The first rendition of the Ruger LCP was… not my favorite. In all honesty, I disliked it immensely. It felt like a toy. When I gripped it, the only thing I could think about was the feeling that it was about to break.
That’s why I was excited to see the Ruger LCP II unleashed. When it arrived, I was immediately pleased with what I was looking at, and it continued to surprise me. In a well-thought-out execution of a, in my opinion, bad first run (the original LCP), Ruger did an exceptional job at making the LCP leaps and bounds better.
Barrel Length: 2.75″
Overall Length: 5.17″
Weight: 10.6 oz.
Grip Frame: Black, High-Performance, Glass-Filled Nylon
Slide Material: Alloy Steel
Barrel Material: Alloy Steel
Slide Width: 0.75″
Twist: 1:16″ RH
Slide Finish: Blued
Barrel Finish: Blued
CA Approved: No
MA Approved & Certified: No
Suggested Retail: $349.00
In a new world of smaller and smaller pocket pistols, the Ruger LCP II is a fine choice for just that. Getting a nearly complete overhaul in design, their R&D department hit it out of the park.
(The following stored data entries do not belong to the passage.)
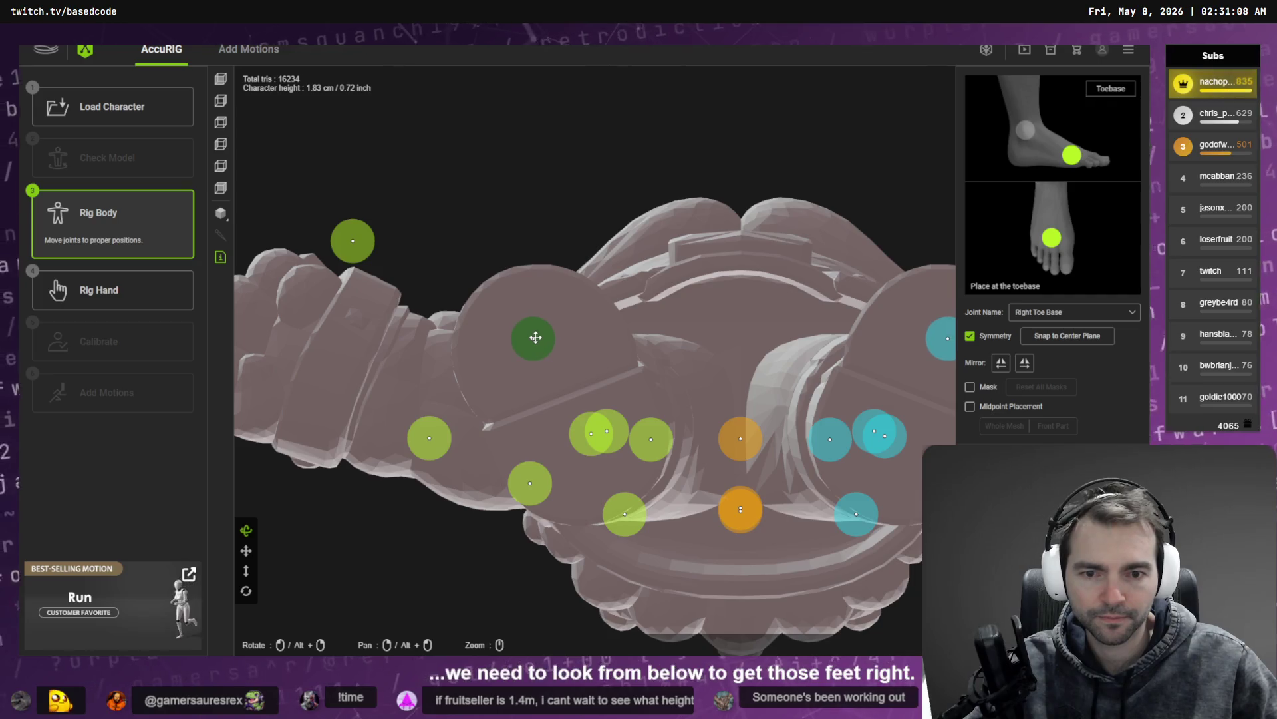
pyautogui.click(594, 442)
pyautogui.moveTo(593, 441); pyautogui.dragTo(586, 442)
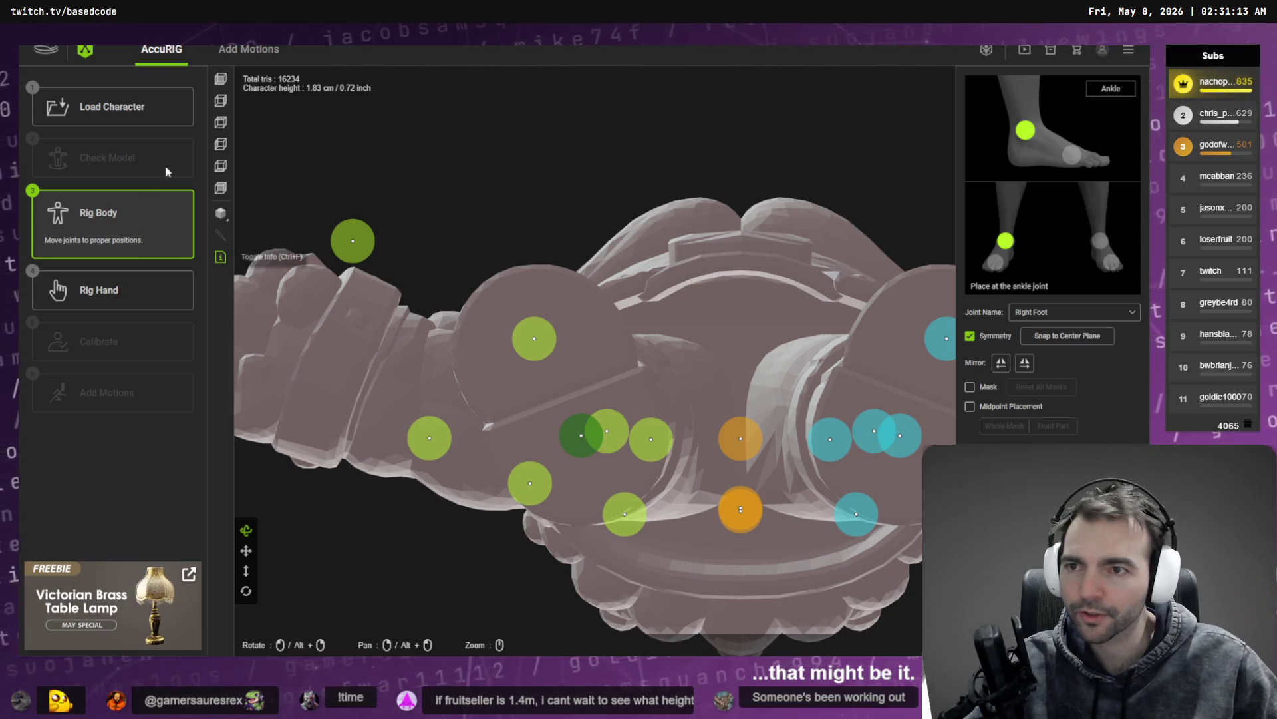
pyautogui.click(221, 121)
pyautogui.scroll(-5, 616, 326)
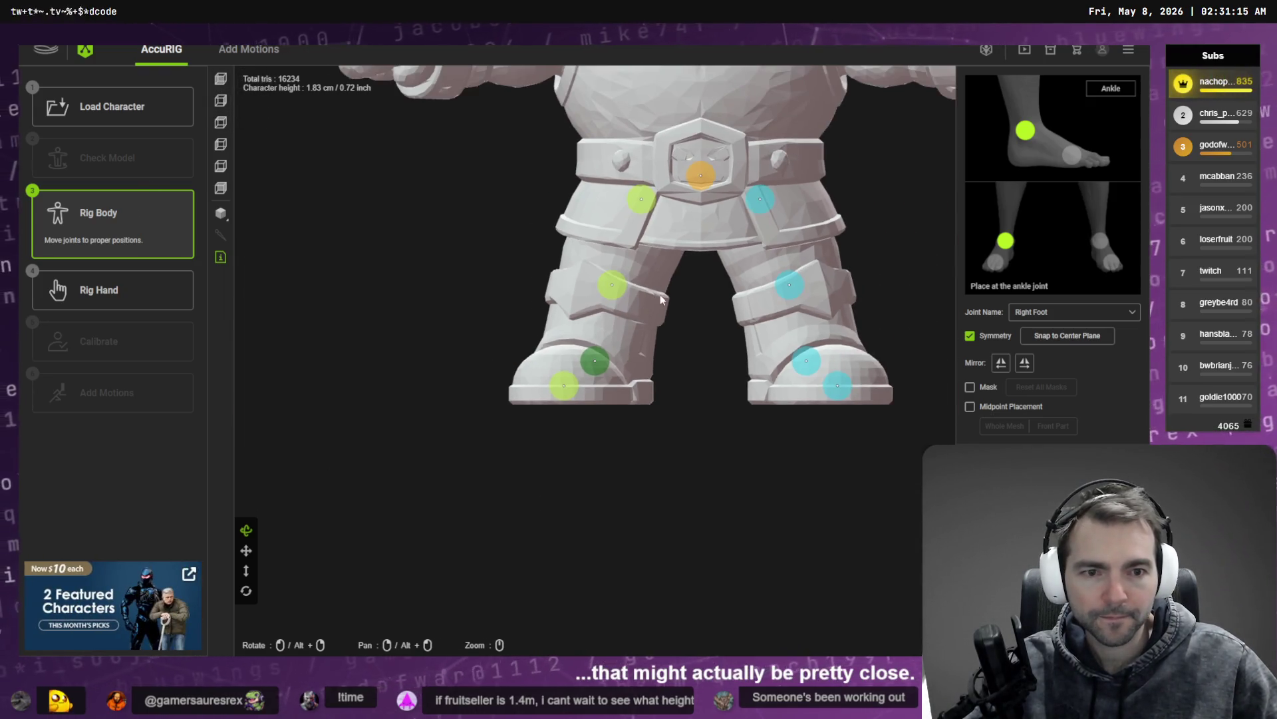
# Step: Adjust the right clavicle, then raise the head and neck joints up toward the mustache
pyautogui.click(726, 499)
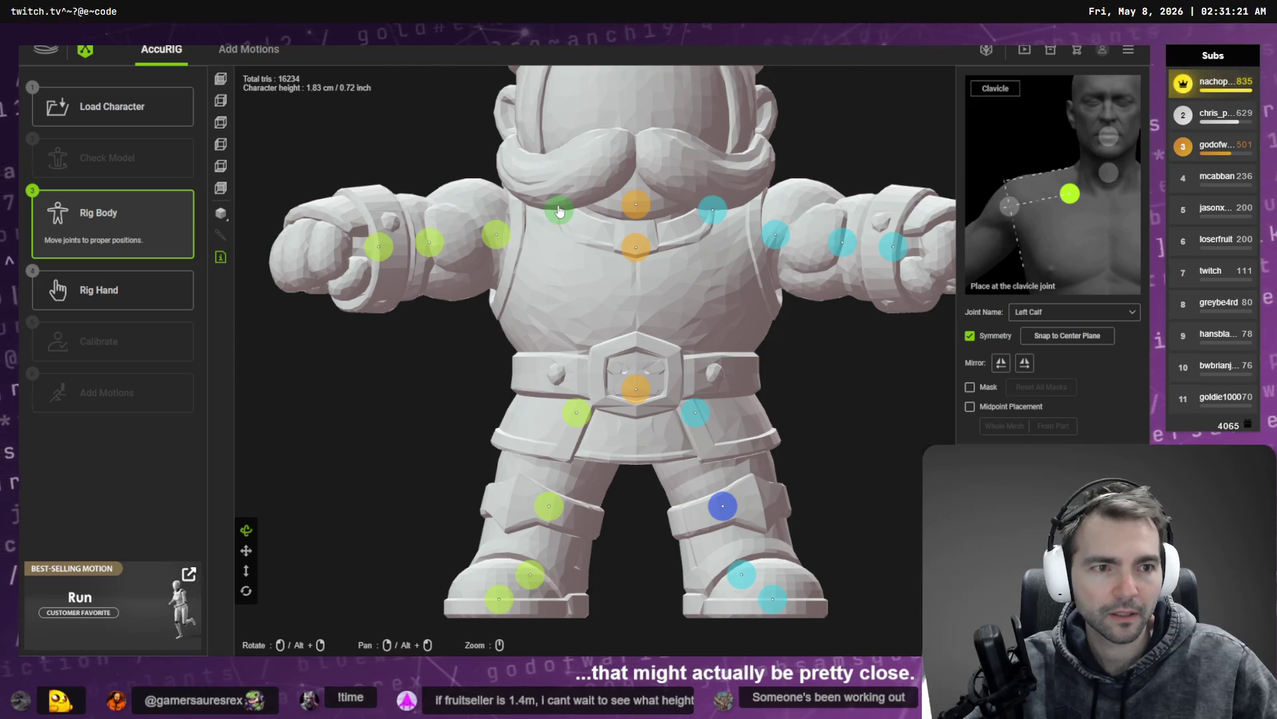
pyautogui.moveTo(559, 206); pyautogui.dragTo(565, 213)
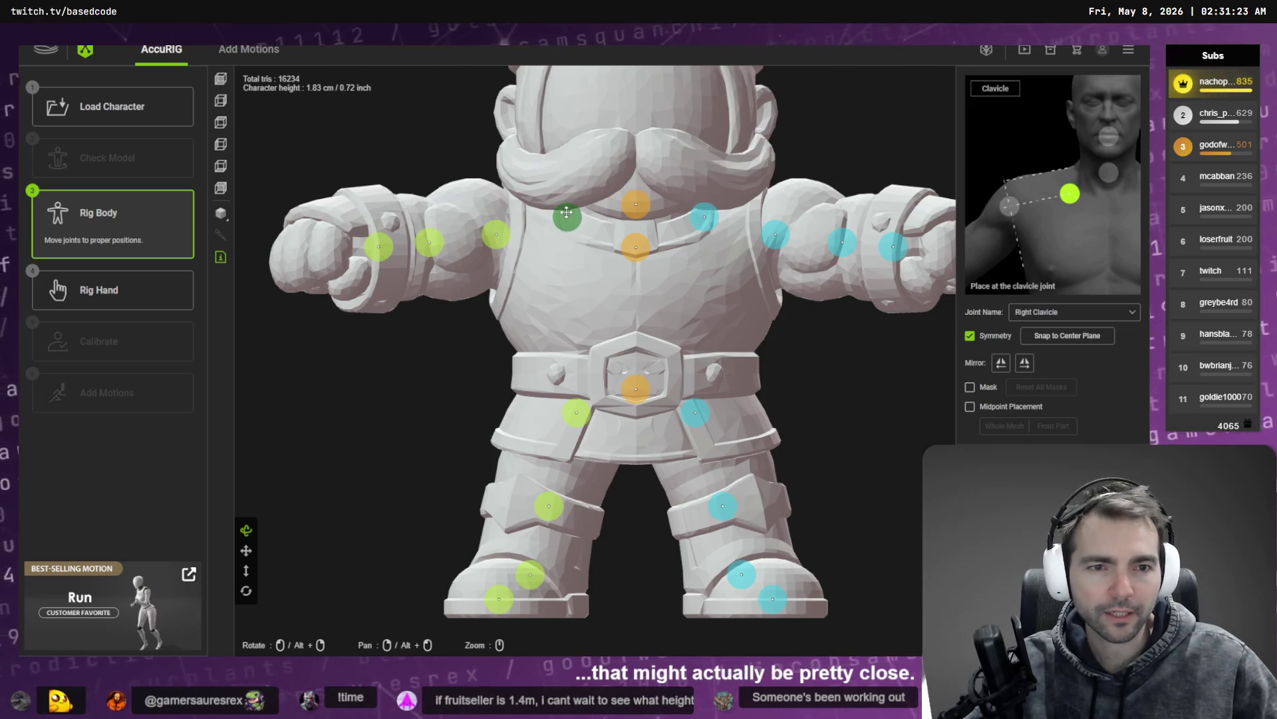
pyautogui.moveTo(807, 312)
pyautogui.mouseDown()
pyautogui.moveTo(696, 293)
pyautogui.moveTo(685, 444)
pyautogui.mouseUp()
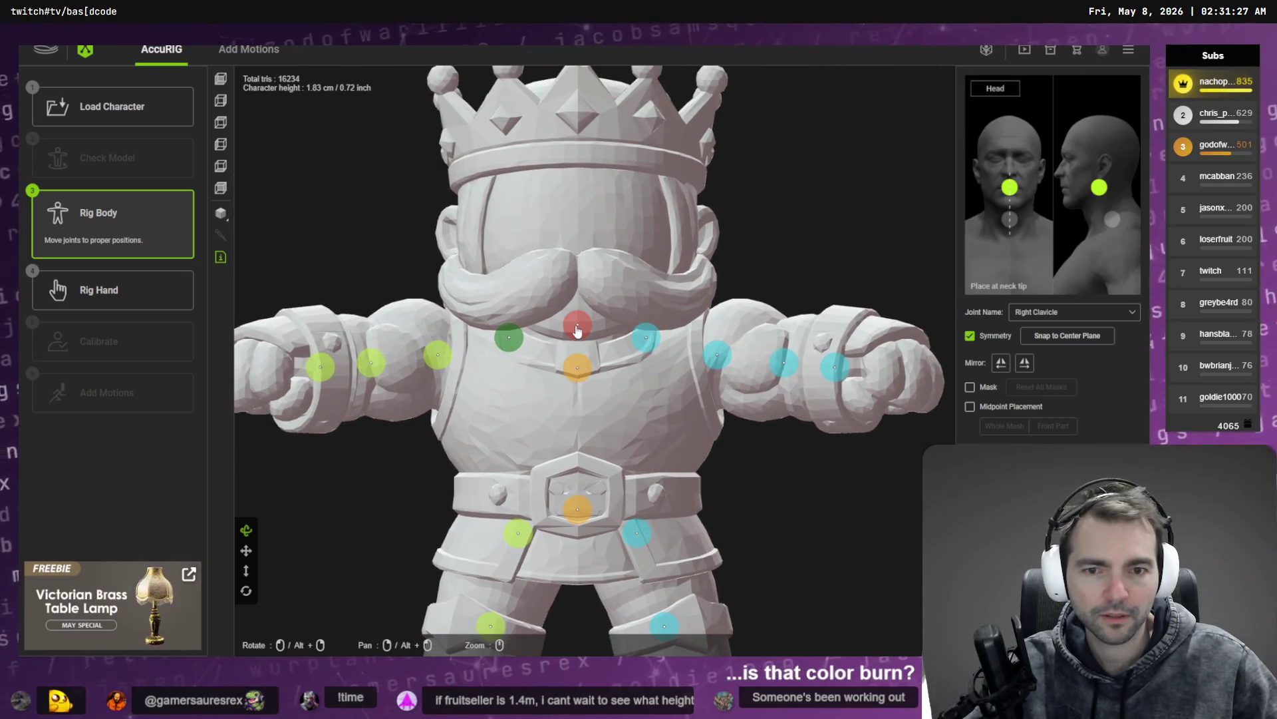
pyautogui.moveTo(577, 331); pyautogui.dragTo(577, 304)
pyautogui.moveTo(577, 367); pyautogui.dragTo(580, 342)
The grip of the firearm is a huge improvement over the original design and is highly welcomed. It feels much better in the hand. While the size is pretty much the same, the improvements do not go unnoticed. Simply, it feels more comfortable and durable.
The slide locking back when it should was a big thing for me. The original LCP had some problems with this, and it seems to be corrected with the latest version. Sticking with the topic of the slide, it’s also much easier to pull back than the original. It’s smoother and less tense, making for easy chambering.
One setback for me are the sights. Still. They’re small and just not for me. While they don’t leave much for clothing and such to get snagged on, they don’t serve a great purpose in my eyes (pun intended). However being a firearm for close encounters, are you really going to be looking at the sights anyway? Debate.
The trigger comes with a trigger safety that we’re probably all familiar with. In short, it needs to be depressed alongside the actual trigger in order for the firearm to fire. The trigger pull, break and reset are all much better than the original. The pull is smooth and the break is crisp. The pull totals .75 inches while the break stands at .5 inches.
The trigger guard has also been improved, allowing for more finger room. This, however, will not allow certain accessories for the original LCP to be used on the II, such as a laser that wraps around the guard. So, if you’re in this boat, you’ll have to get another laser to fit.
The magazine holds the same 6 rounds, and of course one in the chamber. That’s expected from a firearm so tiny, but that’s what extra magazines are for. As a side note, the magazines of the LCP and LCP II are not interchangeable. While some have had success using an LCP II magazine in the original LCP, it’s not recommended. If you find yourself owning both versions, it’s best to maintain magazine separation.
Let’s talk recoil, and I hope I’m not alone with this feeling. The LCP II seems to have more recoil than the original, but it could just be in my head. But don’t get me wrong, because it’s still extremely manageable and fun to shoot for a super compact .380 pistol.
Overall, Ruger did a fantastic job with the redesign of a very popular concealed carry pistol. They listened to customers to help make adjustments, and the results are better than I had expected. At a suggested retail price of $349, it’s worth taking this firearm for a spin to see if it’ll make it’s way into your collection.